EXCERPTED RECORDS
■ ■ ■ ■ ■

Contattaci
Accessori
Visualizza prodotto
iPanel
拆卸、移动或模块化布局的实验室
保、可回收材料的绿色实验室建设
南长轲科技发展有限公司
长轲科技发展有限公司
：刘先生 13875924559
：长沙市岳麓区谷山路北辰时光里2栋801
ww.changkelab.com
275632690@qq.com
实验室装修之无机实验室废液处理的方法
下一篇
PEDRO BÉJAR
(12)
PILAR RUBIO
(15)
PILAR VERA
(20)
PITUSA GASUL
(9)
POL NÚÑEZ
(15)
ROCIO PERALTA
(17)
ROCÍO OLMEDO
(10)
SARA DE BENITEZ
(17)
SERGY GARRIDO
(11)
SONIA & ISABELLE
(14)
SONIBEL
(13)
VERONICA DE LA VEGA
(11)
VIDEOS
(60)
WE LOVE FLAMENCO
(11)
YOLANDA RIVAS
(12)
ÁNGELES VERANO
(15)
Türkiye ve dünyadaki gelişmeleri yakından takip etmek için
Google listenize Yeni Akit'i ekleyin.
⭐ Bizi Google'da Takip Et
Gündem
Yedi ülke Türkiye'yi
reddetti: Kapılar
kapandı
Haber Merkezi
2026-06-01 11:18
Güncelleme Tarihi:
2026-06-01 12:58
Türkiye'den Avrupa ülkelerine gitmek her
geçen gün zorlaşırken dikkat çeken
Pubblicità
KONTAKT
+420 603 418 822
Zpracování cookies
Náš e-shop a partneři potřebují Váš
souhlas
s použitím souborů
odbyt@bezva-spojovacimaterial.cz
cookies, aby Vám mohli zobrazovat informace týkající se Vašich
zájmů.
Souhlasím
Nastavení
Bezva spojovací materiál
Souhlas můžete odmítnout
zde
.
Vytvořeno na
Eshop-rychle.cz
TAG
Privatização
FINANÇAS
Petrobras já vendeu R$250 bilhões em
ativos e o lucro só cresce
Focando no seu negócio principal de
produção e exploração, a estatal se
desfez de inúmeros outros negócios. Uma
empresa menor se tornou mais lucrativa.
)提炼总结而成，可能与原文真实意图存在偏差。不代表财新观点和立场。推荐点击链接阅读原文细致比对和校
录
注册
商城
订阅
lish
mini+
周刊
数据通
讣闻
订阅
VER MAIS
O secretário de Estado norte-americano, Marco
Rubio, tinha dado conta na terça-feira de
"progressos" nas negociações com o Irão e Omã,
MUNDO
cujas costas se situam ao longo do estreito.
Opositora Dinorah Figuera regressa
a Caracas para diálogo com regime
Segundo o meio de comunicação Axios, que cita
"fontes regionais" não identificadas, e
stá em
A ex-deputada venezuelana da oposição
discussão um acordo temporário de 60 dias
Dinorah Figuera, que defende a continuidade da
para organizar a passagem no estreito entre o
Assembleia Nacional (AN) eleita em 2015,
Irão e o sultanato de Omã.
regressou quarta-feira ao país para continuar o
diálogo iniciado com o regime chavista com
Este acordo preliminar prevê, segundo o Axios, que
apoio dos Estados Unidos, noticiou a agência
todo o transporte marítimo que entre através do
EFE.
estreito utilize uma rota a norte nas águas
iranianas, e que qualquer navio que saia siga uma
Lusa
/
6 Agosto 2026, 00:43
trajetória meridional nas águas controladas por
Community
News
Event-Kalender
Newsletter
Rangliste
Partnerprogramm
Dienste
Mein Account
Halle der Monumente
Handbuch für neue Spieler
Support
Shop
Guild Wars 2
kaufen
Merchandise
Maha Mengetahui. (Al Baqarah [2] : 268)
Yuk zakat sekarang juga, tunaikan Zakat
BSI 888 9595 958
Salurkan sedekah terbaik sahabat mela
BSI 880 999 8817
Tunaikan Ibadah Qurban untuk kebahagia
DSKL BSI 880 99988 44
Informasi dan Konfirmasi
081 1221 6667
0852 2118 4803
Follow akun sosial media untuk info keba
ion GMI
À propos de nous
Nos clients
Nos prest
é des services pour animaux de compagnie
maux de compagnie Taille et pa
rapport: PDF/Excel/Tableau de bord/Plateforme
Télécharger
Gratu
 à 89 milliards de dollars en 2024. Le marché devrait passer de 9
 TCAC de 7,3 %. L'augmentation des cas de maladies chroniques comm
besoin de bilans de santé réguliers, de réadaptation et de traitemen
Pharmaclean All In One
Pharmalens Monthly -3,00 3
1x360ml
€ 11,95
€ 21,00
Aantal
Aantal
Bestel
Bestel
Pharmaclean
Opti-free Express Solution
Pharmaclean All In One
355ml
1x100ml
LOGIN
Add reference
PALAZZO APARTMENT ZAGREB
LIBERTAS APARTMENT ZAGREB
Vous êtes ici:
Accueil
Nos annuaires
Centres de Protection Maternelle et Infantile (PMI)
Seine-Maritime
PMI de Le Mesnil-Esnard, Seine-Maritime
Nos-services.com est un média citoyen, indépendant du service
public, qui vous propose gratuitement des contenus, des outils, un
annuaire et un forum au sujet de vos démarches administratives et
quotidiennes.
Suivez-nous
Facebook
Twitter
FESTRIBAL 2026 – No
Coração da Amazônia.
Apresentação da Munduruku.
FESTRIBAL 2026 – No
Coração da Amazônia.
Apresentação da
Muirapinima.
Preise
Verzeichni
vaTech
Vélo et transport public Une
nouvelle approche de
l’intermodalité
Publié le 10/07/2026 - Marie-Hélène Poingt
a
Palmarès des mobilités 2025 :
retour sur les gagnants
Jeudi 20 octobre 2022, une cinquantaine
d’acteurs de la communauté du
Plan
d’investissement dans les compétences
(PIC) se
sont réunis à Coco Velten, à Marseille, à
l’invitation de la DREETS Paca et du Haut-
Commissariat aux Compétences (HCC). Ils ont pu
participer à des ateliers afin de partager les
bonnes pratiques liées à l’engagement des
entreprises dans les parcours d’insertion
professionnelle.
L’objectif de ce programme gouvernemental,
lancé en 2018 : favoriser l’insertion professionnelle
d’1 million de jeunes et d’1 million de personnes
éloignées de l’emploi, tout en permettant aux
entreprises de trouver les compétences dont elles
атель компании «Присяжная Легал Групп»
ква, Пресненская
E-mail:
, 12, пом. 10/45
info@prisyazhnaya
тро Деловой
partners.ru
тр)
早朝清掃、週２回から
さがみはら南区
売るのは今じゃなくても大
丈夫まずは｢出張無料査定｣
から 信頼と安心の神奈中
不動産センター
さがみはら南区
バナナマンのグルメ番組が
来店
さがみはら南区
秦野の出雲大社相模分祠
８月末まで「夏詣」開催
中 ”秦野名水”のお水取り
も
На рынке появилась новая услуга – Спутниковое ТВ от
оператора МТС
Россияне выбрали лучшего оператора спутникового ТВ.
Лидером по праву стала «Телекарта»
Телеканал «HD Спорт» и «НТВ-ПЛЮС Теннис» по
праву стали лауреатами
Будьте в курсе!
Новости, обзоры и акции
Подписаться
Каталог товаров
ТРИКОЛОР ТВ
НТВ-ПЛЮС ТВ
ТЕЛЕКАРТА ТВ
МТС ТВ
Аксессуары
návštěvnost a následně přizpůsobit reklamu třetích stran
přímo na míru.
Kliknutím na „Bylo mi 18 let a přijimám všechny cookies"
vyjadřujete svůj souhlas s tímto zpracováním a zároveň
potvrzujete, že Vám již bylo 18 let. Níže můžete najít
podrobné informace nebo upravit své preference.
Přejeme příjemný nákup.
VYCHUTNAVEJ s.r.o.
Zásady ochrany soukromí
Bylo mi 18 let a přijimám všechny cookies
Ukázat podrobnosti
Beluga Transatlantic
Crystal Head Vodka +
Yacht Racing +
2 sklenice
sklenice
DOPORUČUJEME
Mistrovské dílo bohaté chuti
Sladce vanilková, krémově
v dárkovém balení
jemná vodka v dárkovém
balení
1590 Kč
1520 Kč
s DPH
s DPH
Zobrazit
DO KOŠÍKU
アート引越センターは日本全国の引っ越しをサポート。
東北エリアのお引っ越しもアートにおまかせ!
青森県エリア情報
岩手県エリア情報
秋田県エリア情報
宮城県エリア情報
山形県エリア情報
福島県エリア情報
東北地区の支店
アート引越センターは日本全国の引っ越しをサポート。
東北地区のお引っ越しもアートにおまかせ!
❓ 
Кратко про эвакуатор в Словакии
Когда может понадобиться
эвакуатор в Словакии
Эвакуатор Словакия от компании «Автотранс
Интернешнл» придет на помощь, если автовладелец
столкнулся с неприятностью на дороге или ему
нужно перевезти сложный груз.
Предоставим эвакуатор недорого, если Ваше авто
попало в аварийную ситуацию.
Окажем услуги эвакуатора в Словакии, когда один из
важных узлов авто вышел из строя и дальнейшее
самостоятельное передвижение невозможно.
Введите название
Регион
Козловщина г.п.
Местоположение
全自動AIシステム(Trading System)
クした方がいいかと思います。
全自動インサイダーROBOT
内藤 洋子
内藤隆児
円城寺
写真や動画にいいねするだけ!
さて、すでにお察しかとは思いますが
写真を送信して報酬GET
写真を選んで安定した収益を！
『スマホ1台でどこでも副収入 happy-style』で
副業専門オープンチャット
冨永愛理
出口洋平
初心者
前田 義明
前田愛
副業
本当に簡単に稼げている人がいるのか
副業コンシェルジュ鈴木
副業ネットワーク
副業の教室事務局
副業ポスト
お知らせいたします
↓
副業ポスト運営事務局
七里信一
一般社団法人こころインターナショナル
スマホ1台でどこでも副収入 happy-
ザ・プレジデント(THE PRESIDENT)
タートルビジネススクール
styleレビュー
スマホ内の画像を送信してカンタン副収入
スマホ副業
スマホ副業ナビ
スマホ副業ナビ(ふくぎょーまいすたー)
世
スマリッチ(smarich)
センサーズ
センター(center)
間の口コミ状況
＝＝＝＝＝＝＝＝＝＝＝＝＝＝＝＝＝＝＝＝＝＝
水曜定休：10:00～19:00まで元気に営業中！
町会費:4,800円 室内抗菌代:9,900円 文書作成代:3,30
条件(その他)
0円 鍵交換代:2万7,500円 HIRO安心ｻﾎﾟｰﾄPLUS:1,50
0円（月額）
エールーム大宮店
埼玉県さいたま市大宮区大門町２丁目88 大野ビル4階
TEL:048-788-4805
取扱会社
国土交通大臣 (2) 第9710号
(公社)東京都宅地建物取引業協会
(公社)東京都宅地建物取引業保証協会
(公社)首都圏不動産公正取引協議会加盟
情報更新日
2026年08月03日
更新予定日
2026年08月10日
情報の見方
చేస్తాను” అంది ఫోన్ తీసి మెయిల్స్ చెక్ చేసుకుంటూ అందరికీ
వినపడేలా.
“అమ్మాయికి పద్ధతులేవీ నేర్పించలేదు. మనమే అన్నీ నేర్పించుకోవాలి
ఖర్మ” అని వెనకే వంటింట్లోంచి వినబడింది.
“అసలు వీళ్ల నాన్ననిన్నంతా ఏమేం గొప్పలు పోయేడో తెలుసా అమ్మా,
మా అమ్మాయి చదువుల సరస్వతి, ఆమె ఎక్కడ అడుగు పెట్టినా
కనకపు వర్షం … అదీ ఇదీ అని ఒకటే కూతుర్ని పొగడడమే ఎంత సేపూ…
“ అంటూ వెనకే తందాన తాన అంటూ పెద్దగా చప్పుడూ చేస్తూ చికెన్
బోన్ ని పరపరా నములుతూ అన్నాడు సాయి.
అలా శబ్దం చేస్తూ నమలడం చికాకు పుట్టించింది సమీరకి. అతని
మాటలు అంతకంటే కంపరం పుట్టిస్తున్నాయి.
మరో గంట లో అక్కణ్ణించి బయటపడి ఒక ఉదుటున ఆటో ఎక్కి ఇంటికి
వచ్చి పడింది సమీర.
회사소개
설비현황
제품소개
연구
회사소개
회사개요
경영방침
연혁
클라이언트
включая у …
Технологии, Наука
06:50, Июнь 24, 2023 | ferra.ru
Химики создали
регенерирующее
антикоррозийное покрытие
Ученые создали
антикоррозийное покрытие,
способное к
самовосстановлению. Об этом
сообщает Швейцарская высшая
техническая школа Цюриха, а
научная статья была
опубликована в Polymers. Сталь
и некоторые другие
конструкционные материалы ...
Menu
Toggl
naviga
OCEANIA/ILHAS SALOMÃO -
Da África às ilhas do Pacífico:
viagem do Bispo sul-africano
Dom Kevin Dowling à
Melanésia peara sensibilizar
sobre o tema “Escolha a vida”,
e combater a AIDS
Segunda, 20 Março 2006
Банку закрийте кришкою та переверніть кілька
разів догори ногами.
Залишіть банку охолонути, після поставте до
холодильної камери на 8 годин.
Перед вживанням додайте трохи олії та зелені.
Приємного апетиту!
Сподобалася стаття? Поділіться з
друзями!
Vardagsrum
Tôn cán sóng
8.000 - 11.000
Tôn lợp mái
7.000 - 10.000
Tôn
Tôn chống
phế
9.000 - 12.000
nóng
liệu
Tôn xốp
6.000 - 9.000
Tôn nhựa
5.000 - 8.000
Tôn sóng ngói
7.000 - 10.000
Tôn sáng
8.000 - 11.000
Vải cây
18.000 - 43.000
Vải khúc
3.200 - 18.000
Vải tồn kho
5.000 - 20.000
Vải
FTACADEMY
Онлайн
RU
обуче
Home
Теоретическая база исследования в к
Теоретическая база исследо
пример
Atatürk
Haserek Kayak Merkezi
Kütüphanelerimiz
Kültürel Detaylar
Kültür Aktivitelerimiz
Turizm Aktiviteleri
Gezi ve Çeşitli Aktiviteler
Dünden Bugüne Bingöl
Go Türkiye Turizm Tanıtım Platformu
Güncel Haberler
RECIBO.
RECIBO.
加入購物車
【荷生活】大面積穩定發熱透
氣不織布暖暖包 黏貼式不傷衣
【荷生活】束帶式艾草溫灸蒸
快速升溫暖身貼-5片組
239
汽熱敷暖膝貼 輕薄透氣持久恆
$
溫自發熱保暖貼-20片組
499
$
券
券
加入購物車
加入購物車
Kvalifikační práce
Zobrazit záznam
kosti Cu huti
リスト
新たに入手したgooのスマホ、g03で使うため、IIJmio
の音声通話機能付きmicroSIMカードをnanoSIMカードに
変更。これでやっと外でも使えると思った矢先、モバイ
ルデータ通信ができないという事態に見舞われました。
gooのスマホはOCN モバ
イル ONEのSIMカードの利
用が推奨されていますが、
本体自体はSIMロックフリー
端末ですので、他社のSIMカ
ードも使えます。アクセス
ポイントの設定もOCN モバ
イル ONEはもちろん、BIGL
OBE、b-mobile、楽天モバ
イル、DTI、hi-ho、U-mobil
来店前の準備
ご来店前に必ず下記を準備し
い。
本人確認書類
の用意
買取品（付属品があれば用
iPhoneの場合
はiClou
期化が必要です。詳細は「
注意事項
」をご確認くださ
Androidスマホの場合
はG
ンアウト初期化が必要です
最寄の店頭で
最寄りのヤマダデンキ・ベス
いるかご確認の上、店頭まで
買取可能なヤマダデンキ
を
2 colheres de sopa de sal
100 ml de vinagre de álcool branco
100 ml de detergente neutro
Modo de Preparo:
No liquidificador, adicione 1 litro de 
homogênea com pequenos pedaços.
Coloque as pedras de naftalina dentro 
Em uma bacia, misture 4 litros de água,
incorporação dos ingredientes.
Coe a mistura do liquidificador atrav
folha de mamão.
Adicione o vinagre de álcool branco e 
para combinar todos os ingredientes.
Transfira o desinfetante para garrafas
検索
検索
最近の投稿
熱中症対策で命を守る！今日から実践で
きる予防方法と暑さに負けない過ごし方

■ ■ ■ ■ ■

DIRECTIONS
Tally the lines in the data above that contain the word "águas", treating uppercase and lowercase as different, and reply with only the number.

EXERCISE OUTPUT
2